▶ **EXTRACTED RECORDS**
--------------------------------------------------
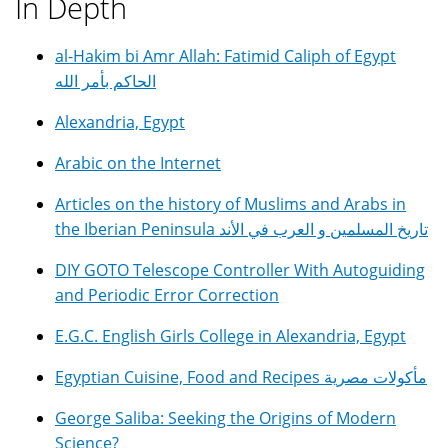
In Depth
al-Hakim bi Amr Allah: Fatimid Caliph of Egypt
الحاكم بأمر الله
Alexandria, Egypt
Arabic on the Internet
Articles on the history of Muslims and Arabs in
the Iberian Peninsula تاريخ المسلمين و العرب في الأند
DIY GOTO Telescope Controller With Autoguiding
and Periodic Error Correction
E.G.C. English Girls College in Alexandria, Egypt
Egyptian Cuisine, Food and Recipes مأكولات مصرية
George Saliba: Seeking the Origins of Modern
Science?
--------------------------------------------------
The lines to copy are those in the listing that contain "Alexandria".

Alexandria, Egypt
E.G.C. English Girls College in Alexandria, Egypt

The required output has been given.